Vi abituerete al sapore equilibrato del tè verde che vi verrà offerto in quasi tutti i ristoranti e alla comodità delle onigiri, le polpettine di riso dai ripieni più vari che rappresentano il perfetto snack da viaggio.
Fra tutto quello che assaggerete, ci sarà certamente un piatto che vi rimarrà nel cuore… perciò, non c’è altro da aggiungere se non buon appetito: itadakimasu!
Tatto
Sarebbe troppo facile fare un gioco di parole e parlare del “tatto” dei Giapponesi inteso come gentilezza e discrezione, o della dura etichetta locale, che a volte rende l’educazione giapponese una corazza impenetrabile per i gaijin, noi occidentali.
Forse allora ci si può soffermare sulla sensazione pienamente tattile di affondare i denti in una sofficissima “cotton cake”, come quelle che si preparano da Rikuro Ojisan no Mise, a Osaka; o quella del tappeto di muschio dei giardini.
Forse vi ricorderete del Giappone toccando la superficie liscia e dolcemente irregolare di una tazza di ceramica raku o la trama di un furoshiki, i quadrati di tessuto dalle stampe più varie che in Giappone si usano per impacchettare, trasportare, personalizzare gli oggetti più svariati. O magari porterete con voi la sensazione di tornare dalle terme indossando sulla pelle accaldata solo un leggero yukata, il kimono di cotone che in Giappone è quasi sinonimo di estate.
Sesto senso
Forse, in realtà, non parliamo tanto di un “sesto senso” quanto dell’ammutolimento degli altri cinque, o di una sospensione della volontà: qualcosa che si avvicina alla natura indefinibile dello zen.
E’ un concetto filosofico?
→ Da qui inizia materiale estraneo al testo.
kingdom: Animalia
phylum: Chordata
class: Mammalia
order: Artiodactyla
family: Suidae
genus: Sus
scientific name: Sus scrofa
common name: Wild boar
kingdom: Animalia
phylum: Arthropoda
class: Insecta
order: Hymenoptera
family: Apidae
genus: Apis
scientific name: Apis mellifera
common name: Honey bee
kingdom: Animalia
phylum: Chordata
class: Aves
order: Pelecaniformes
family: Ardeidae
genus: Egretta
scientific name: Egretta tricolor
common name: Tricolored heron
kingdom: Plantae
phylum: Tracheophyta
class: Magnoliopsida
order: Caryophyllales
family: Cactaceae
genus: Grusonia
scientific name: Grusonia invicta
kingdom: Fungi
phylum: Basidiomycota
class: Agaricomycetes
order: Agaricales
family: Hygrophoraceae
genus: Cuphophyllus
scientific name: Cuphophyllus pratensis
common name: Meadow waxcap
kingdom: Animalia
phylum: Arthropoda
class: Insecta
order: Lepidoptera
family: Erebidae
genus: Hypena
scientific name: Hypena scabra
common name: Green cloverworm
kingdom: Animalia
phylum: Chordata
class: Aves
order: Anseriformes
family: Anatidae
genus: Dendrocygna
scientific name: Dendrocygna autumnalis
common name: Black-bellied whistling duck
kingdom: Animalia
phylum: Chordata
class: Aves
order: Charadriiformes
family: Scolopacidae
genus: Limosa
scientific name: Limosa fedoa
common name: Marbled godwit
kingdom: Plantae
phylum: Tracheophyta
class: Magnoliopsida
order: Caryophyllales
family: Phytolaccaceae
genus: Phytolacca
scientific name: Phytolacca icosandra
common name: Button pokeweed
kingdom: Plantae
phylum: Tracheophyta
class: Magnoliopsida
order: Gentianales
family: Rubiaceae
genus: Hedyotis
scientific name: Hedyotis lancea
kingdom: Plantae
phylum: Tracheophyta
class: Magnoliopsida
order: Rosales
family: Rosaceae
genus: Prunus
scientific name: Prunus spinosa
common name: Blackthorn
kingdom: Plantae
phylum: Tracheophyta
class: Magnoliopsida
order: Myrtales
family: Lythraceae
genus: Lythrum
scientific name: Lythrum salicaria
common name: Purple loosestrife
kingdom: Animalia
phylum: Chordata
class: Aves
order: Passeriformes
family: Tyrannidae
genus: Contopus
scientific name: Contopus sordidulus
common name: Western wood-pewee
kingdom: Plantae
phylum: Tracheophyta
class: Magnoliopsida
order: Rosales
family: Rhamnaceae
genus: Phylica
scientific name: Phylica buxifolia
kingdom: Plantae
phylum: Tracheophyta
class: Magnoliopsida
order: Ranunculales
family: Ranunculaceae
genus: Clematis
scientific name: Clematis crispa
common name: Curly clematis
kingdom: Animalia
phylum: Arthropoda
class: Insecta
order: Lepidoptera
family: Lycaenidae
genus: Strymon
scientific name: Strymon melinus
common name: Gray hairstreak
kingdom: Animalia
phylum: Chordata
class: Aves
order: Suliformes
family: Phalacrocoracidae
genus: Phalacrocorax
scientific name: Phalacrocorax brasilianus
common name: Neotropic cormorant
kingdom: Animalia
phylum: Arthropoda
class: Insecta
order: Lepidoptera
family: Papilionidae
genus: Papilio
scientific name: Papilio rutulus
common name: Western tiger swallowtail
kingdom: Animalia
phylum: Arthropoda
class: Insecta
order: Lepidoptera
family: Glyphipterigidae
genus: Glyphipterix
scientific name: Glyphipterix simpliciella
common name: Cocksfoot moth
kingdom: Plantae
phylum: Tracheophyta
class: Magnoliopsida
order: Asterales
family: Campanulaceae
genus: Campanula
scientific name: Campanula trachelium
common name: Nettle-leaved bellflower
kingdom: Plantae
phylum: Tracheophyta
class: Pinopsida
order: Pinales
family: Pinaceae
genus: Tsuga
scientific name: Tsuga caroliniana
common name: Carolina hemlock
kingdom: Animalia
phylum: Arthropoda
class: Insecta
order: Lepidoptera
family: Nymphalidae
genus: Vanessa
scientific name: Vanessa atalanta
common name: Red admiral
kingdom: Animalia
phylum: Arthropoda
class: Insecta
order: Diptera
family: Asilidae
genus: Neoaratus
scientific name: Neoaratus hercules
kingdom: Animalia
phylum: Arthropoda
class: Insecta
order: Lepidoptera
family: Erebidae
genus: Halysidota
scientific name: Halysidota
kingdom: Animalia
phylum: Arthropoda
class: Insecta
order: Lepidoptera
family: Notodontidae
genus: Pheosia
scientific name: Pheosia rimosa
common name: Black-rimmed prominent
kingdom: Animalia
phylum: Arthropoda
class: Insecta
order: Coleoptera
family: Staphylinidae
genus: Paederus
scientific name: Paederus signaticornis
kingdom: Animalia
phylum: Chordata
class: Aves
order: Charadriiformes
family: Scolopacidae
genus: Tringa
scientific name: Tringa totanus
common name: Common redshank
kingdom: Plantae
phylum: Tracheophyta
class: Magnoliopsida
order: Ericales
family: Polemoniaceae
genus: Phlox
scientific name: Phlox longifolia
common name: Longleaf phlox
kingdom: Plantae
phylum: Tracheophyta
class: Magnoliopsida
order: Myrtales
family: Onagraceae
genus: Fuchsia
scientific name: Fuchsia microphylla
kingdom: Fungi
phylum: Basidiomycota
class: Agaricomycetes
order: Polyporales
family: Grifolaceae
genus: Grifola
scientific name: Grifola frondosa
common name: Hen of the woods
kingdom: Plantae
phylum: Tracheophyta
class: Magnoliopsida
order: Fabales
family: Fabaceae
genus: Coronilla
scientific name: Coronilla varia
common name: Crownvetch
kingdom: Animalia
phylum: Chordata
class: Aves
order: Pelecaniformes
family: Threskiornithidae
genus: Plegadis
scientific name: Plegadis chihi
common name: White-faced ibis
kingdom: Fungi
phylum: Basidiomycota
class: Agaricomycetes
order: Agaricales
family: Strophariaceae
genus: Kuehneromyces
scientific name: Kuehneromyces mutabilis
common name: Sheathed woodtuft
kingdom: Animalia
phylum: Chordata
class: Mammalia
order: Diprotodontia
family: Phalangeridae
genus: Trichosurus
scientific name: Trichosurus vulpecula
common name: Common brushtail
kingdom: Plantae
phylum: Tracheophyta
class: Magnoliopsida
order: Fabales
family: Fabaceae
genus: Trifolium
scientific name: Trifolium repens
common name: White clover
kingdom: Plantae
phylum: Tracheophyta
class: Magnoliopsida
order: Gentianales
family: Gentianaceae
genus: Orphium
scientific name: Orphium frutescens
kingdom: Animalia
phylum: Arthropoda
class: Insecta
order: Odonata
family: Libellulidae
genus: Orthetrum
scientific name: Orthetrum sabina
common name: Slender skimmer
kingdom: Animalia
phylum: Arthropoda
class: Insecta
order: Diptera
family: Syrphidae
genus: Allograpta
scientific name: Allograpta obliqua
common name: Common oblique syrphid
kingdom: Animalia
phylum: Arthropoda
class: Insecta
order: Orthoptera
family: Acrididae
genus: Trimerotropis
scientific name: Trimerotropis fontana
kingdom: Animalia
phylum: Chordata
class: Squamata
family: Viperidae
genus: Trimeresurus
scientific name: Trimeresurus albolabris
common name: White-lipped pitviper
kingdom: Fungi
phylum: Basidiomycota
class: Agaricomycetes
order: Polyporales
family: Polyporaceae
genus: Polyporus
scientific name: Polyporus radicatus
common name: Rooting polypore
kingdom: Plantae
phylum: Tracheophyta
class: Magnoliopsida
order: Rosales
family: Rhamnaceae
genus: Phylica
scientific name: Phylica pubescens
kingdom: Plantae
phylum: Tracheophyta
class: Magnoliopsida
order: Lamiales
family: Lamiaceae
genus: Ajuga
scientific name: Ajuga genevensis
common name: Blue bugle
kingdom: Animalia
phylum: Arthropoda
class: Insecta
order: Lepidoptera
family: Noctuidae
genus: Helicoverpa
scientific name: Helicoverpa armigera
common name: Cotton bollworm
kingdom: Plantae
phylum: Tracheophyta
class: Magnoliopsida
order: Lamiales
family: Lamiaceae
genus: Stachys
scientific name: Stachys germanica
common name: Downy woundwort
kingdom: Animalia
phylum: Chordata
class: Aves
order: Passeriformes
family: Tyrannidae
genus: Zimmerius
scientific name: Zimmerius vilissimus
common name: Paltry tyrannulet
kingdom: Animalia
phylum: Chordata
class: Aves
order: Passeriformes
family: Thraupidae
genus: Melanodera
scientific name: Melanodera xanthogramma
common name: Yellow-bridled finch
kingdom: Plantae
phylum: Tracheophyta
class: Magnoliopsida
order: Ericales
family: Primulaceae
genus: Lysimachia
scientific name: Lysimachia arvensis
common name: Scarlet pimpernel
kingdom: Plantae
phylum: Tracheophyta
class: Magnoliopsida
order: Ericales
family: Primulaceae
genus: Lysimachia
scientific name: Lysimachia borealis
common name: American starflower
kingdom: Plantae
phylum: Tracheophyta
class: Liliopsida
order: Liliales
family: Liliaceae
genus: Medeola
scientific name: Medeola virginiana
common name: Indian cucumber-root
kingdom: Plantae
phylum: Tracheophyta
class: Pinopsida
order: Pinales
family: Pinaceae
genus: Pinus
E’ un tipo di esperienza? Non è facile comprenderlo neppure dopo un lungo studio, e di certo non possiamo pretendere di riassumerlo in poche righe; ma è qualcosa che permea la cultura giapponese nei modi più disparati.
Il tiro con l’arco tradizionale, l’arte della calligrafia, l’ikebana, sono tutti modi per avvicinarsi allo zen.
Chi fosse interessato a saperne di più troverà una lettura interessante in “Lo zen e il tiro con l’arco” di Eugen Herrigel; e chiudiamo proprio con qualche riga:
“Questo stato, in cui non si pensa, non ci si propone, non si persegue, non si desidera né si attende più nulla di definito, che non tende verso nessuna particolare direzione ma che per la sua forza indivisa sa di essere capace del possibile come dell’impossibile — questo stato interamente libero da intenzioni, dall’Io, il Maestro lo chiama propriamente «spirituale»”.